One thing I did not do this past semester, but seriously thought about, was restricting laptop use in some way. I have a hard time pulling the trigger on this, in part because all of my strongest instincts are antipaternalist. But I can’t help feeling laptops are doing something pernicious in the law school classroom. Lisa Hatlen had a good post on the topic earlier this fall, which also generated several thoughtful comments. My basic concern is that the laptop has turned many law students into stenographers, with the quality of their learning and of classroom discussion suffering as a result. I find it a bit dismaying when students send me e-mails at the end of the semester quoting something verbatim that I said in class at the start of the semester and asking what I meant by it — this suggests that too much mental energy is going into transcription and not enough into comprehension and critical engagement with the material.

As a potential experiment, I have thought about sharing with students a detailed outline of the material I cover in class (so students don’t feel they need to transcribe) and banning laptops.
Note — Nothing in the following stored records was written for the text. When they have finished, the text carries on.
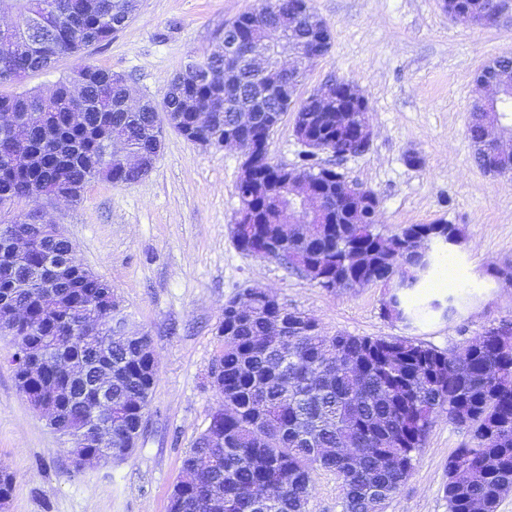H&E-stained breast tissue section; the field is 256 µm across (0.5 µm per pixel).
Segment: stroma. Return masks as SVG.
Segmentation results:
<instances>
[{"instance_id":"1","label":"stroma","mask_w":512,"mask_h":512,"mask_svg":"<svg viewBox=\"0 0 512 512\" xmlns=\"http://www.w3.org/2000/svg\"><path fill=\"white\" fill-rule=\"evenodd\" d=\"M312 4L330 28L331 46L309 66L297 96L351 81L369 102L373 131L366 153L340 161L323 153L319 160L376 195L385 234L440 220L462 230V243L447 250L463 273L455 314L425 315L408 328L385 315L387 288L330 293L276 261L242 252L233 232L240 151L202 147L164 129L160 155L142 180H97L79 202L35 205L70 238L77 261L111 285L130 329L152 338L157 375L136 449L124 460L76 467L69 446L18 390L15 348L0 335V464L15 476L6 512H167L182 460L218 406L208 373L224 304L247 289L266 288L330 334L410 335L440 350L512 322V286L492 274L512 268V175L481 170L467 134L477 71L512 54V0L491 26L452 19L441 0ZM257 5L139 0L111 40L60 57L0 93L44 94L95 65L124 75L135 99H160L188 64L221 50L225 24ZM268 149L275 162L299 164L293 112L283 114ZM465 439L438 416L384 512H448L445 465Z\"/></svg>"}]
</instances>
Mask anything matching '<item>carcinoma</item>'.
<instances>
[{
    "instance_id": "cac0c4a2",
    "label": "carcinoma",
    "mask_w": 512,
    "mask_h": 512,
    "mask_svg": "<svg viewBox=\"0 0 512 512\" xmlns=\"http://www.w3.org/2000/svg\"><path fill=\"white\" fill-rule=\"evenodd\" d=\"M298 2L314 12L311 0H261V10L272 15ZM60 14L45 18L55 29L48 43L26 53L0 44V83L20 80L46 69L59 56L103 42L120 30L117 23L130 18L128 0H53ZM270 37L261 24L240 31L248 49ZM241 68L235 80L224 84V62L212 57L188 67L173 78L161 100L147 99L131 111L125 99L131 93L126 80L112 84V72L86 66L76 75L91 74L86 84L84 110L87 123L67 116L74 108L68 78L57 84L53 121L57 139L44 142L35 127L20 123L0 129V207L16 201L38 202L58 192L83 189L96 179L122 185L127 175L112 161L104 140L144 153L161 133V112H182L179 134L224 146V131L234 113L217 110L204 124L194 113L182 110L184 100L208 104L216 96L245 103L254 81ZM17 112L39 110L44 96L33 92L0 94V106ZM477 163H482L490 143L481 126L468 129ZM260 176L247 190L252 209L235 224L239 248L258 259L273 254L291 272L312 269L315 284L333 291L347 287L349 278L365 285L389 287L384 307L393 318L411 324L418 307L411 297L435 269V254L461 243L455 224H409L386 236L375 224H358L357 216L328 209L337 174L318 168L315 158L303 155L297 170L328 190L312 198L308 233L298 235L278 223L285 190L279 174L266 157L260 159ZM15 230L29 235L28 253L18 258L13 272L0 257V320L10 311L24 310L30 330L17 341H49L63 347L79 368L90 371L112 361V394L125 403L112 415L115 459L129 457L139 439L141 409L146 407L156 379V366L134 343L115 341L103 347L104 337L90 326L91 313L112 312L116 305L106 297L112 287L100 276L84 273L75 265L66 274L64 288H29L27 280L45 260L69 252V240L42 239L35 224ZM252 314L233 312L235 300L224 304V324L219 329L220 349L210 368V384L223 418L197 438L185 455L182 468L194 472L190 488L176 486L172 498L178 512H308L312 474H336L342 487L343 512H383L413 470L416 454L439 413L464 431L468 442L448 456V482L444 495L448 512H496L500 499L512 491V324L497 326L496 335L485 331L460 350L441 351L409 337L324 334L318 322L306 317L302 331L286 338L273 336L268 324L276 318L301 317L285 305H268L259 290ZM458 297L450 294L427 301L424 307L450 317ZM94 387L73 392L57 425L59 437L84 435L93 405ZM224 433V446L212 447L211 432ZM207 457L222 462V472L211 473L200 463ZM469 465L476 473L468 481L458 472ZM263 489L274 503L269 511L256 497Z\"/></svg>"
}]
</instances>
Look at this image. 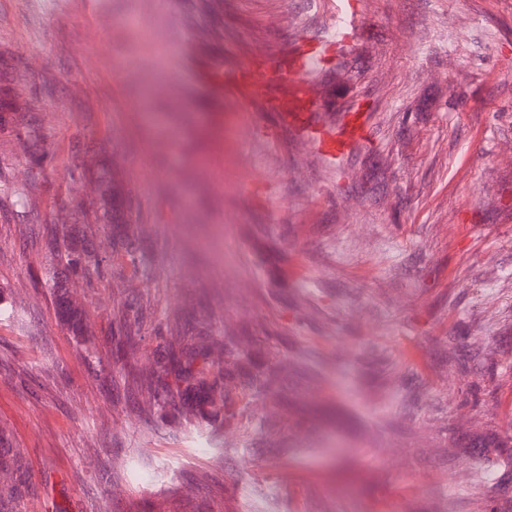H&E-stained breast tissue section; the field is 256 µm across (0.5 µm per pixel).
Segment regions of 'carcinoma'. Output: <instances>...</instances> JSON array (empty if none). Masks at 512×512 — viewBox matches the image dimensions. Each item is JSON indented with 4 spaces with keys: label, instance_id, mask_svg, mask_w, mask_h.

On the other hand, I respect the fact that most upper-level students are used to having laptops, and that it would no doubt be perceived as unfair to ask them to abandon their well-established classroom practices so that I could conduct my little pedagogical experiment. For that reason, I would not try this except in a first-year class. I would also be reluctant to do it except as part of a cooperative venture with other first-year professors.

So, my only innovation this past semester was rather modest: I decided that I would test my first-year Criminal Law students on certain common-law rules.